This tool facilitates allele-specific m6A RNA modification (ASM) analysis by identifying differential modification levels across alleles with Oxford Nanopore direct RNA sequencing. Aligned long-reads are allocated to their respective alleles using our Python script, while m6A modification levels are quantified with m6Anet, a recent supervised machine learning model from Goke lab designed for precise m6A detection. Subsequently, the data from each allele read group are analyzed to assess ASM using an R script designed for this purpose. This integrated approach offers a comprehensive solution for ASM analysis, available in this repository.
- Installation
- Procedure
- Reference file
The environment requires these tools.
- python3
- guppy3
- m6Anet
- minimap2
- nanopolish
- samtools
Install Conda. All other dependencies can be installed using the environment file, ASM_env.yaml, in this repository.
git clone https://github.com/DayeaPark/Allele-specific-m6A-modification.git
conda env create -f env/ASM_env.yaml
Fastq files are generated from basecalling the raw fast5 files using guppy basecaller (quality score cutoff = 7). The passed reads were concatenated in a fasta file and used for further steps.
guppy_basecaller --input_path fast5_directory/ --save_path output_directory/ --flowcell FLO-MIN106 --kit SQK-RNA002 --calib_detect --num_callers 16 ----gpu_runners_per_device 80 -x "cuda:all" --compress_fastq --reverse_sequence --u_substitution
# The passed fastq files are concatenated in a fasta
cat output_directory/pass/*.fastq.gz > passed_all.fastq.gz
zless passed_all.fastq.gz | sed -n '1~4s/^@/>/p;2~4p' > passed_all.fasta
Reads were aligned to the transcriptome using minimap2. For precise modification detection, we utilized an N-masked transcriptome reference where SNPs were obscured with the letter ‘N’. The process for generating this reference is detailed in the Reference File section. The mapping quality was filtered with 10.
minimap2 -ax map-ont transcriptome.fa passed_all.fasta -o output.sam
samtools view -F0x900 -q 10 -h -Sb output.sam | samtools sort > output_sort.bam
samtools index output_sort.bam
In the aligned BAM file, allelic origins of individual reads are determined using a developed Python script (allele_assignment.py). This script locates SNP positions within each read, accounting for any insertions or deletions relative to the reference transcriptome. For this operation, it necessitates an aligned BAM file and a VCF file as inputs. Users can modify the allelic bias ratio threshold (default=0.7) and set a minimum SNP count (default=2). The script generates three output files: alternative.bam (bias ratio > 0.7 in default setting), reference.bam (bias ratio < 0.3 in default setting), and undefined.bam (bias ratio between 0.3 and 0.7). Additionally, a log.txt file is produced, detailing the SNP counts for each single read analyzed (transcript name, alternative SNP count, and reference SNP count). Each bam file needs an index for next steps.

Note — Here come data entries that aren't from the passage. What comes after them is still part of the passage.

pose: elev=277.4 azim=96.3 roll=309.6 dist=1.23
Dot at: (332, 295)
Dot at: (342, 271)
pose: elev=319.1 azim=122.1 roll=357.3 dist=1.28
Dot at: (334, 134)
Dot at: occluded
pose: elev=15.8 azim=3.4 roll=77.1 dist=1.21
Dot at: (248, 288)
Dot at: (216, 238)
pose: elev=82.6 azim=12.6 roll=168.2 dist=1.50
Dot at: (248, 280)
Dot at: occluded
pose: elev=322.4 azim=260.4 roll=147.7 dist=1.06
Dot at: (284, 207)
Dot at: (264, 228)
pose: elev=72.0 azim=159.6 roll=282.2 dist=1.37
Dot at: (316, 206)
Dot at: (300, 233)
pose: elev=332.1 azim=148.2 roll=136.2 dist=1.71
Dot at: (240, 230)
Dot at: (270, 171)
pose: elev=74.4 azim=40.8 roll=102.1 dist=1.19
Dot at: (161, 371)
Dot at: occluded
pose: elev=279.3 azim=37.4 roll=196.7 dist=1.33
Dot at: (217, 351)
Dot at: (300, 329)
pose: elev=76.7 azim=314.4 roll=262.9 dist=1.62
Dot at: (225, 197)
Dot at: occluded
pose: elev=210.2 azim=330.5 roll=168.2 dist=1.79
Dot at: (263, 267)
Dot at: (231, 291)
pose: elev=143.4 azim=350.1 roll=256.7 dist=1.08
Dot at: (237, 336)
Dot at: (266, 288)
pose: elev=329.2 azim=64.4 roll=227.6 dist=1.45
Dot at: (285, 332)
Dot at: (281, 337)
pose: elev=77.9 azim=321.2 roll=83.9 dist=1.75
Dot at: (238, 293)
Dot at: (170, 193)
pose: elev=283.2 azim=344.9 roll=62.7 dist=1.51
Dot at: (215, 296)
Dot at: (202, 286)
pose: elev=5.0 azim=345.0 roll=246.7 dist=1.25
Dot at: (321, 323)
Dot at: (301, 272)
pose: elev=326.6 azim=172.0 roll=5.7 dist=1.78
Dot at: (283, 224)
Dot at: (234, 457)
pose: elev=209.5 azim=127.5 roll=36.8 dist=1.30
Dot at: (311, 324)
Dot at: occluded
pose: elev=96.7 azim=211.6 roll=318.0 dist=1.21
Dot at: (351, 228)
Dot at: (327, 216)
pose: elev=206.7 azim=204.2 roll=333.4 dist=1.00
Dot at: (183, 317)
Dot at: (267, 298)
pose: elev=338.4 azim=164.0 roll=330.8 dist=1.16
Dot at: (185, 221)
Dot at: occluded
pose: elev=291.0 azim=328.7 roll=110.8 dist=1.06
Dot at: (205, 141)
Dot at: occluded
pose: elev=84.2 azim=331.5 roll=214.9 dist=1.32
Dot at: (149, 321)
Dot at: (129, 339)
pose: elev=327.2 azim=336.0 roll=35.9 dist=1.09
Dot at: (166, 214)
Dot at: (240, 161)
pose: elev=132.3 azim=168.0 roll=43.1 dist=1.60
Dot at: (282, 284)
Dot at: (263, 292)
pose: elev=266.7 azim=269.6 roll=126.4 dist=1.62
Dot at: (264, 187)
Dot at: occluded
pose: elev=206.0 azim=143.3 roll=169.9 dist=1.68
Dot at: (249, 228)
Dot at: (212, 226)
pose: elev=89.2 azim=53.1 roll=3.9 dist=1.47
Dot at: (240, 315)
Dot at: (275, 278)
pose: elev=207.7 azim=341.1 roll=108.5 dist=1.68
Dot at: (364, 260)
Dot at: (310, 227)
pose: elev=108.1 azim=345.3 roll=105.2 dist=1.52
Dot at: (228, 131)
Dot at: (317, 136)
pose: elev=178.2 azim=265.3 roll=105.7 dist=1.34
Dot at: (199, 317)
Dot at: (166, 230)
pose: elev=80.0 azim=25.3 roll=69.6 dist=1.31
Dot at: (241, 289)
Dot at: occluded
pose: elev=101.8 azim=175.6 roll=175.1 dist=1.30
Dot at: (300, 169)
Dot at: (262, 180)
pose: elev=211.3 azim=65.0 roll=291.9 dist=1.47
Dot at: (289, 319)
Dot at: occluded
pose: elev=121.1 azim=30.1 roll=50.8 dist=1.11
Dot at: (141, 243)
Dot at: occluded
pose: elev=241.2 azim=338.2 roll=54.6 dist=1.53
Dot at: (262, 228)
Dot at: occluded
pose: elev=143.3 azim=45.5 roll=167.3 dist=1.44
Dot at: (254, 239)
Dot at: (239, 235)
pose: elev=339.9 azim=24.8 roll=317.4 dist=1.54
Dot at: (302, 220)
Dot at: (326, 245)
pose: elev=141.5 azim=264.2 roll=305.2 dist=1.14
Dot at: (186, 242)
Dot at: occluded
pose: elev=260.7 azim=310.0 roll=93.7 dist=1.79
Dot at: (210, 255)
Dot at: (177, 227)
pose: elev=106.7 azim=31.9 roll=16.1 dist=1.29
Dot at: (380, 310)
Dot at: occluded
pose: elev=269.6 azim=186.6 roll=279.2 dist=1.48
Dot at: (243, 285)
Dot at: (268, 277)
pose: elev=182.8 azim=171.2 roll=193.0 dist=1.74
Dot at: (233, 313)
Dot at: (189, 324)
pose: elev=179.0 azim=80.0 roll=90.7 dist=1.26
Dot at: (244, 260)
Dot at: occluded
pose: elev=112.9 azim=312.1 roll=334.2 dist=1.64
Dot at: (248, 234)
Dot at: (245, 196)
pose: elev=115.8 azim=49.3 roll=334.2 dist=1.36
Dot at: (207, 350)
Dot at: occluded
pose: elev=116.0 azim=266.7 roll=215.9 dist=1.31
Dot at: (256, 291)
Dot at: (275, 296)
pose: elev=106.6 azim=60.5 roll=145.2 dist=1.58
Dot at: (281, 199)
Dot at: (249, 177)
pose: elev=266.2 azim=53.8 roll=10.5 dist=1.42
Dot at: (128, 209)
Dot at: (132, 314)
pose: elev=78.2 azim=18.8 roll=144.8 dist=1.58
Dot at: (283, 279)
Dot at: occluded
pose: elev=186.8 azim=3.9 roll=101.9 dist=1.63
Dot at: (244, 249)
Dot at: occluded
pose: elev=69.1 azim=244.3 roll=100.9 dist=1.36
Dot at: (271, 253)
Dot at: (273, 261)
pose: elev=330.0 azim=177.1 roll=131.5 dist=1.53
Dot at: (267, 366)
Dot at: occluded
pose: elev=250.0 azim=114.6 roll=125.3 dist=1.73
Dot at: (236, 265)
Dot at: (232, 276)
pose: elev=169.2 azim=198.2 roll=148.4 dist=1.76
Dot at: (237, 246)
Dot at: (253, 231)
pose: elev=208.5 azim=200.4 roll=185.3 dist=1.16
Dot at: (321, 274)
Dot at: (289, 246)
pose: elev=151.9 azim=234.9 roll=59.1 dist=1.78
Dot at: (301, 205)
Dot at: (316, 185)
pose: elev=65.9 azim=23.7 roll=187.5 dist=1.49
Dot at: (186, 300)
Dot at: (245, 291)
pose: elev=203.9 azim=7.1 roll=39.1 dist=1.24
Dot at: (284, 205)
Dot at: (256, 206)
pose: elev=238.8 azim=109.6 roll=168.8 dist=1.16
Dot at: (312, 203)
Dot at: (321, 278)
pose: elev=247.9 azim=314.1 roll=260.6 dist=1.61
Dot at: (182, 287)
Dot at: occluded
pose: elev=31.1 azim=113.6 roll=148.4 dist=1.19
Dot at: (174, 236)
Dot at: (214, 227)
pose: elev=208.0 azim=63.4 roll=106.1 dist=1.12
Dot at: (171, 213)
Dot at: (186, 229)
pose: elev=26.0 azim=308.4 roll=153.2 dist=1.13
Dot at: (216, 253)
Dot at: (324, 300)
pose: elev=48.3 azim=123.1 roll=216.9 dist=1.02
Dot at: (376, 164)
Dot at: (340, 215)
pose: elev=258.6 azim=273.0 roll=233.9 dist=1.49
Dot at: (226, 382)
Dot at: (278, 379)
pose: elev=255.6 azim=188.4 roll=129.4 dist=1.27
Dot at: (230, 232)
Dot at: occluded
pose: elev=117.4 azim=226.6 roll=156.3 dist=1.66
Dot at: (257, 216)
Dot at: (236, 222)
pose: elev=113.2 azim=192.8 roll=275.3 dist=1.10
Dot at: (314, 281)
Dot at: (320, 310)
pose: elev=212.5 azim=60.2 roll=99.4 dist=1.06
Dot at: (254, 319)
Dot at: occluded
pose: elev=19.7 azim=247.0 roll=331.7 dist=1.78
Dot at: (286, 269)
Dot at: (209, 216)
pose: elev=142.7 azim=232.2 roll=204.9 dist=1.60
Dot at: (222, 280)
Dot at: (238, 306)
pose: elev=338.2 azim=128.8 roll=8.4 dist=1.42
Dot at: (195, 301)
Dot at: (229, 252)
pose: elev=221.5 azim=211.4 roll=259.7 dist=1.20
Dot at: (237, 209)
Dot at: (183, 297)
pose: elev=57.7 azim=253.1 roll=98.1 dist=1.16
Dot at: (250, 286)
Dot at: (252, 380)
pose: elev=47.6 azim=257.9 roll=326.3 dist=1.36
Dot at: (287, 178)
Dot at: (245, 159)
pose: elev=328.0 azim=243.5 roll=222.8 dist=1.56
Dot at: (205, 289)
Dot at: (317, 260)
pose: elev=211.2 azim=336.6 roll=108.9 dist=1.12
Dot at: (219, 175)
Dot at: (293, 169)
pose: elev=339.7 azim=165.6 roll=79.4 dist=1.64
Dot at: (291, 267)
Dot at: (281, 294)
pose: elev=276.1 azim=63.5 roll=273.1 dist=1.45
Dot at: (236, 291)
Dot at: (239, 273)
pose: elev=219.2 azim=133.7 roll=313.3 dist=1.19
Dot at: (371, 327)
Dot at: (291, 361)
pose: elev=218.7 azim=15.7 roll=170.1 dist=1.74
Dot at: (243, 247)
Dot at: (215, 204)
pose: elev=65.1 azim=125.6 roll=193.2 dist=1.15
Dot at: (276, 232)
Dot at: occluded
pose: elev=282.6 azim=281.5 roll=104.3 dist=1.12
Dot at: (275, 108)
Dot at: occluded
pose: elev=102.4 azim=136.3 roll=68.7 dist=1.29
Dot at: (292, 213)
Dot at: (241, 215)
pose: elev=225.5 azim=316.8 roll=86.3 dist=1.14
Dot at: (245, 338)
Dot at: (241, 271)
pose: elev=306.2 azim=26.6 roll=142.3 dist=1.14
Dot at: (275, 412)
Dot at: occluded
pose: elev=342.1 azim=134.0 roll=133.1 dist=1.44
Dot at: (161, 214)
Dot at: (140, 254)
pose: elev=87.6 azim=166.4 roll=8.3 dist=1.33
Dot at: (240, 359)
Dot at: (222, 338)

python allele_assignment.py --threshold_alt 0.7 –threshold_snp 2 --bam output_sort.bam --vcf vcf_file > log.txt
samtools index reference.bam
samtools index alternative.bam
samtools index undefined.bam
To detect m6A modifications, Nanopolish requires an index created from the basecalled FASTA file. Each BAM file is then processed individually using a specified command. Detailed instructions and further information can be found in the m6Anet documentation.
nanopolish index -d passed_all.fasta
nanopolish eventalign -r passed_all.fasta -b [bam file] -g transcriptome.fa --scale-events --signal-index -t 50 > eventalign.txt
## dataprep
m6anet-dataprep --eventalign eventalign.txt --out_dir dataprep/ --n_processes 10 --readcount_min 2 --readcount_max 50000
## run inference
m6anet inference --input_dir dataprep/ --out_dir m6Anet_output/ --n_processes 10 --num_iterations 1000
ASM were assessed through bootstrapping strategy based on R.
In this analysis, we utilized modified transcriptome references and transcriptomic VCF. Heterogeneous SNPs, as identified in the VCF file, were either masked with 'N' (resulting in an N-masked transcriptome) or substituted with the corresponding SNP from either the alternative or reference allele (resulting in masked_alt_transcriptome and masked_ref_transcriptome, respectively). These modifications, including creation of transcriptomic VCF, were facilitated by custom Python scripts, which were developed based on the methodology outlined in the published paper by Ozadam et al. (2023). These files are available in the reference directory of this repository.